The Role of an Early Action Community Beat Manager

I am Police Constable Andrew McGinty and have worked for Lancashire Constabulary for over 14 years. I am proud to be an Early Action Community Beat Manager (CBM), based in Blackburn.

I joined the Constabulary in 2001 after leaving university. I applied to be a police officer to undertake what I perceived to be a diverse job, where no day would be the same, where I would get the chance to arrest criminals and where I could do my best to help those people in society who needed it, and I can honestly say that this has been the case… for the most part at least.

I have worked in both South Division and East Division, mostly on Immediate Response, with secondments to the Custody Process Team and Target Team. I have faced many tough challenges and dealt with a diverse range of people in my time with the Constabulary, so when the opportunity came up in 2014 to join the Early Action Team, I jumped at the chance of a fresh new challenge.

With the Early Action Team I work collaboratively within a multi-agency team office, comprising of a number of staff members from a wide variety of partner agencies, including Troubled Families, Early Years, Family Support, Neighbourhood Officers, Community Well-Being Co-ordinators, Targeted Youth Support and the Fire Service, with links to a variety of other third-sector organisations.

We take ‘early action’ to prevent individuals and families from entering the criminal justice system or going into some other form of crisis due to personal or social problems. It is very much a people-centred approach, unearthing why they are experiencing problems in their life that are maybe causing them to frequently call the police, why the police are being called about them or why they may be on the fringe of committing crime or anti-social behaviour.

Essentially I care about people and therefore do my upmost to try and solve their problems and issues. I aim to get to the root cause of the issue early on, listening to what they actually have to say with regards to what is going on in their life and why they are experiencing such problems. I then work with other relevant agencies and organisations or sign-post them to the most appropriate help and support, to intervene early to solve that person’s problems and issues, rather than just picking up the pieces when things have gone horribly wrong – and unfortunately I have witnessed many such cases in my time when things have.

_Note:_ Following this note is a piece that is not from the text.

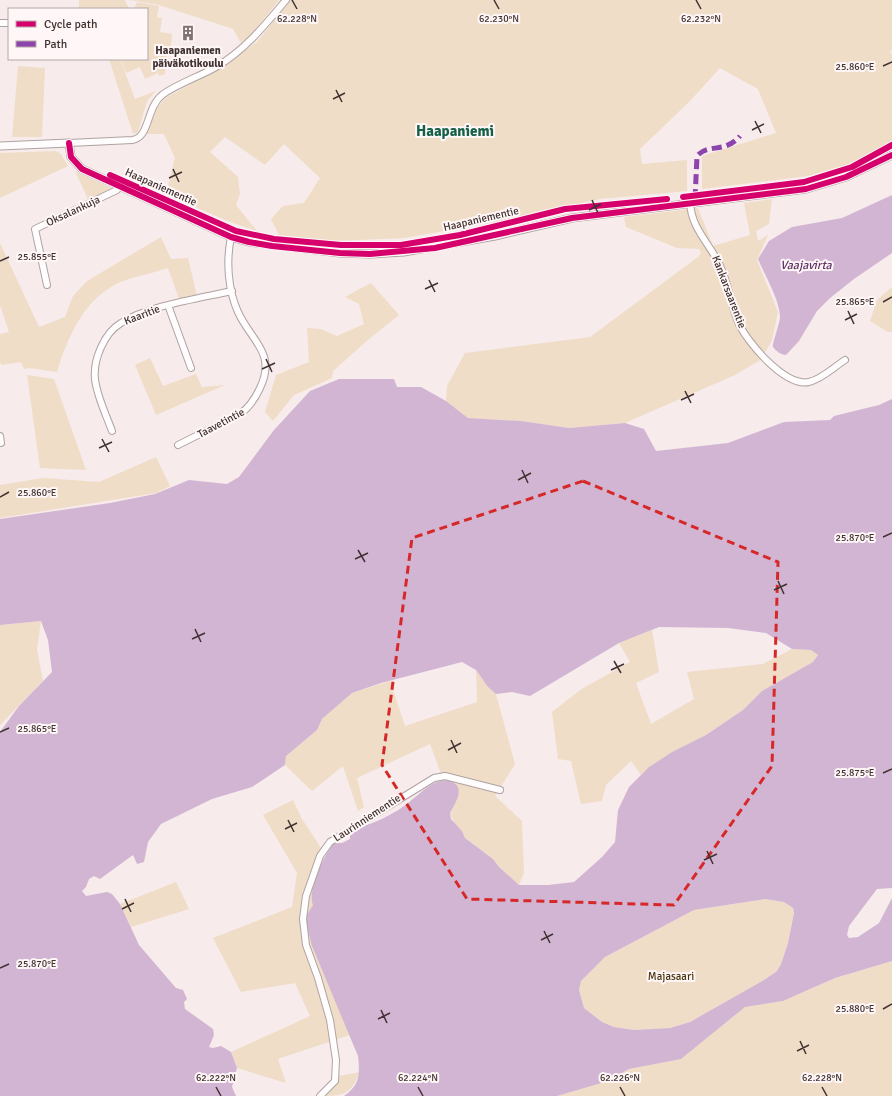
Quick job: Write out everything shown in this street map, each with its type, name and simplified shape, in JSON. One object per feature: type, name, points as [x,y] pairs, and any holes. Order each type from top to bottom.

I generally work with individuals who are vulnerable members of society who suffer from mental health issues, drug and alcohol misuse, dementia, social isolation, domestic violence, learning difficulties, complex family issues or have a disability.

Due to the complex individuals we work with, the role requires a high level of communication skills, empathy, understanding, patience, perseverance, commitment and determination. I have found that not all individuals are willing or ready to accept the help offered to them and perseverance is required to assist them to change. Others require an intensive level of support due to their own personal circumstances and this therefore requires a high level commitment. I have also discovered that not all problems can be solved at the first attempt unfortunately. This requires the determination to continue with different approaches and solutions, with a ‘never give up’ attitude being crucial.

Deep down, there has to be that inner desire, want and need to genuinely make a difference in people’s lives. I strongly believe that modern day policing is not all about arresting and locking up criminals. I have been in the police service long enough to witness first hand that not all police call-outs relate to crime, victims or offenders. There is a high proportion of a police officer’s time that is spent dealing with those vulnerable members of society that need protecting and this is where Early Action CBM’s can play a vital role in addressing the needs of those vulnerable people and families to improve their lives and reduce the likelihood of them entering the criminal justice system, resulting in them, in the long-term, being less likely to need the services of the police and other agencies and creating better lives for those children, families and individuals.

When you are ‘really’ able to make a difference and a positive change in someone’s life - there is nothing more rewarding.